[Saved data entries]
——————————

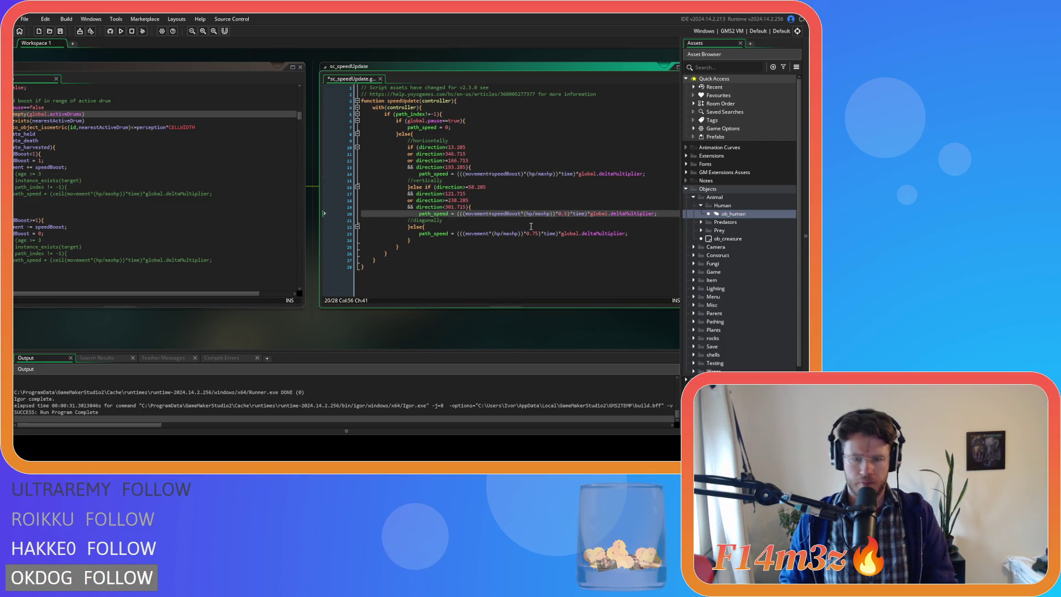
text())
text(()
click(490, 233)
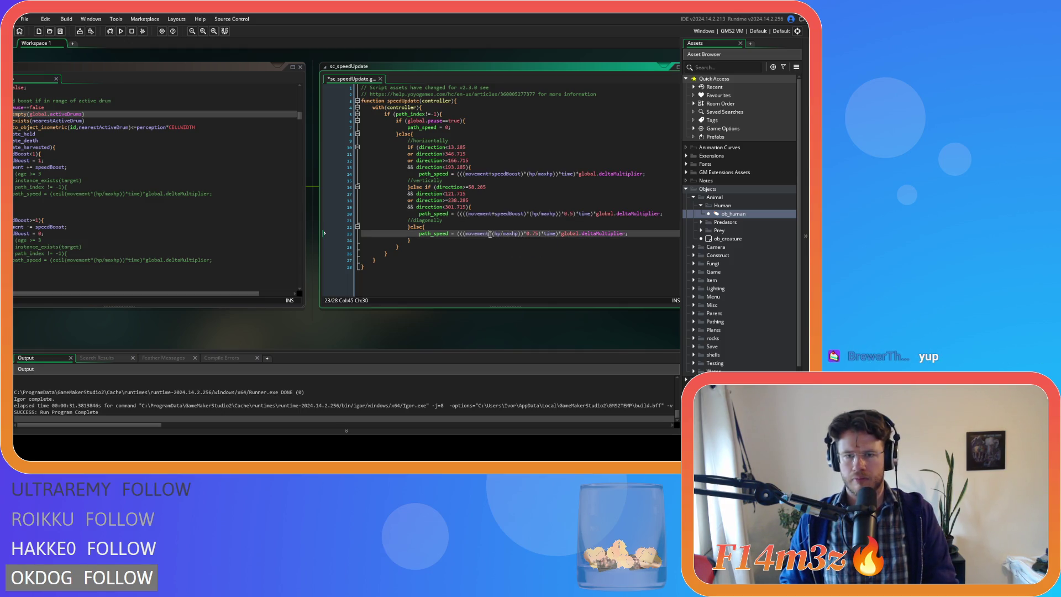
text(+speedBoost)*()
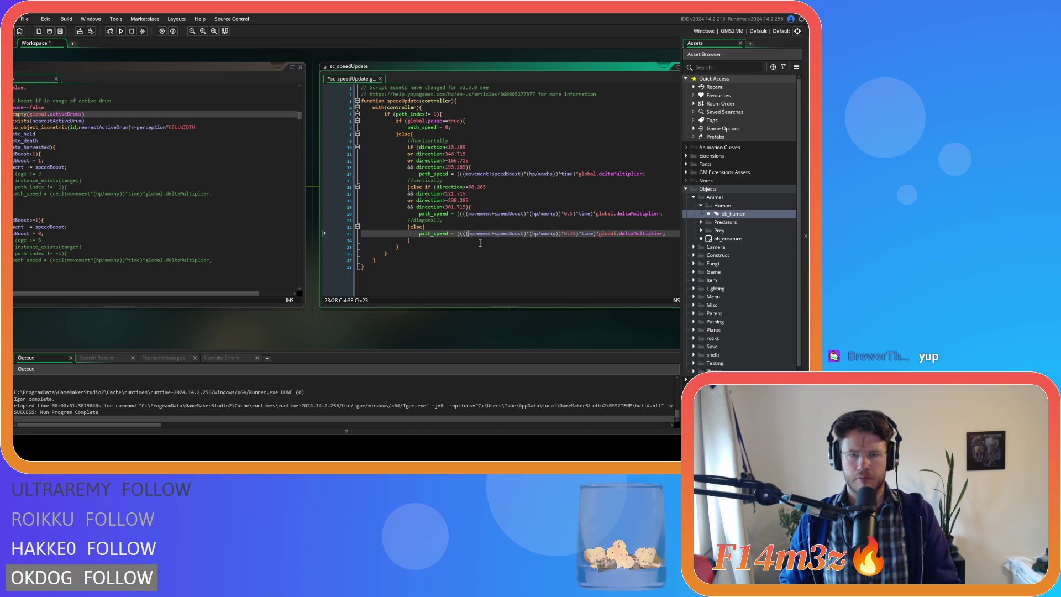
key(ctrl+s)
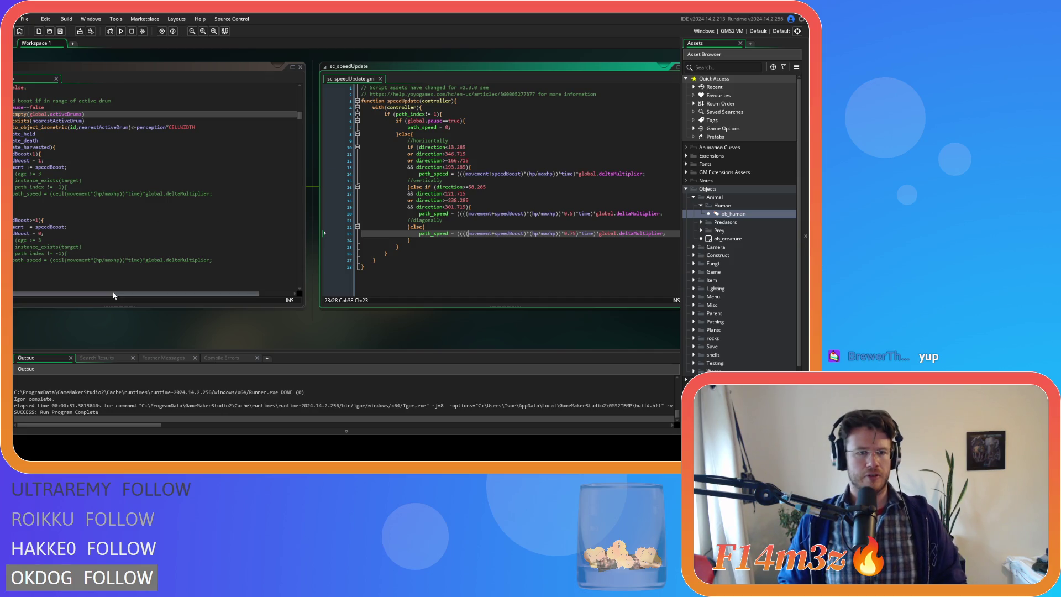
mouse_move(64, 327)
mouse_down()
mouse_move(190, 340)
mouse_move(135, 330)
mouse_up()
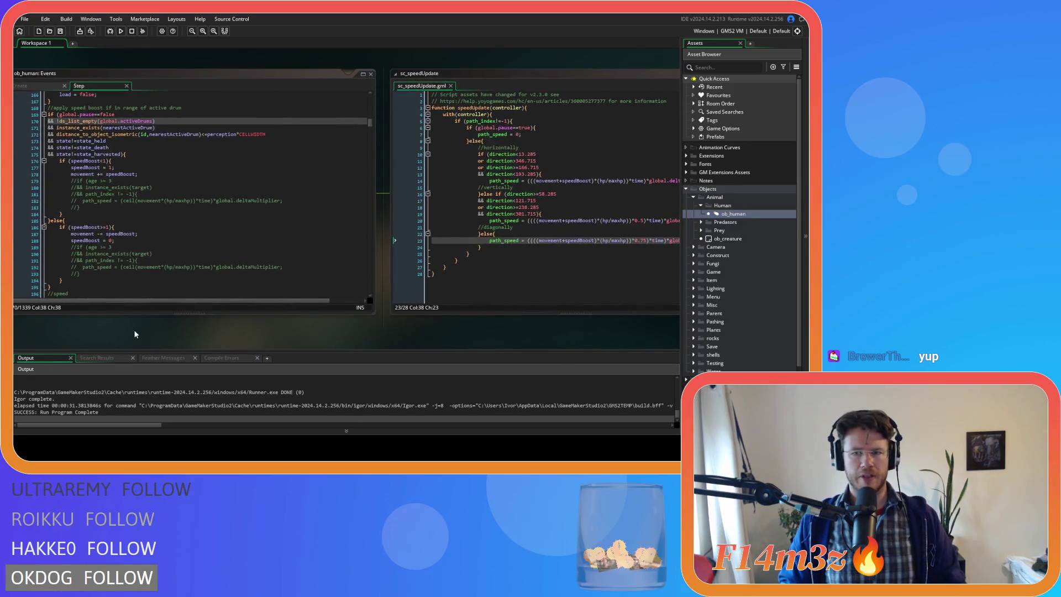
Step: Comment out the movement += speedBoost line and delete the if (speedBoost<1) check and its brace
click(101, 174)
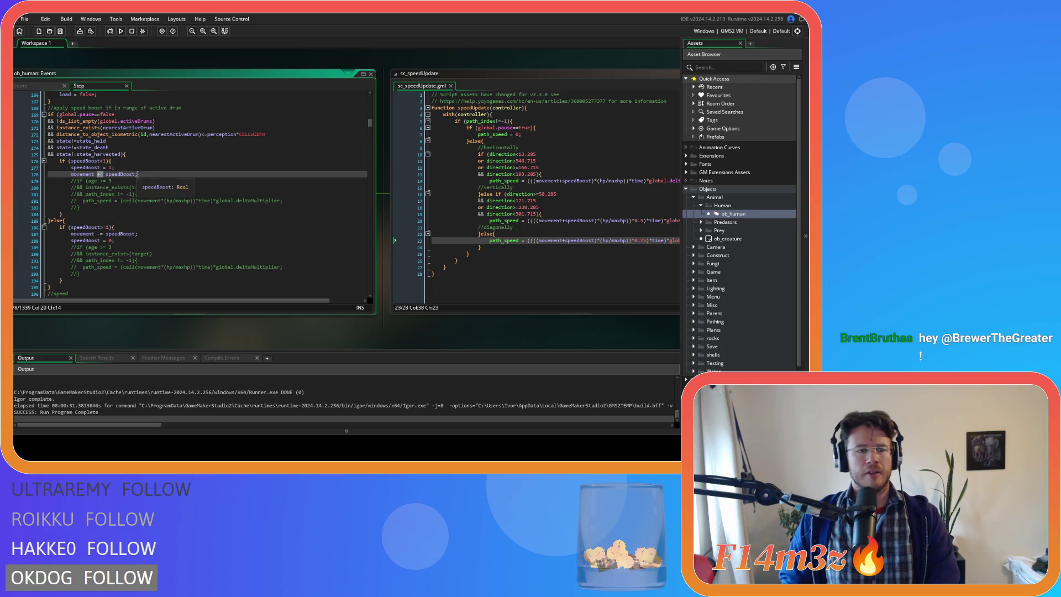
text(+)
click(146, 174)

——————————

» Action item
Transcribe the records above verbatim. Do not carry over any picture.

» Response to this task
text())
text(()
click(490, 233)
text(+speedBoost)*()
key(ctrl+s)
mouse_move(64, 327)
mouse_down()
mouse_move(190, 340)
mouse_move(135, 330)
mouse_up()
Step: Comment out the movement += speedBoost line and delete the if (speedBoost<1) check and its brace
click(101, 174)
text(+)
click(146, 174)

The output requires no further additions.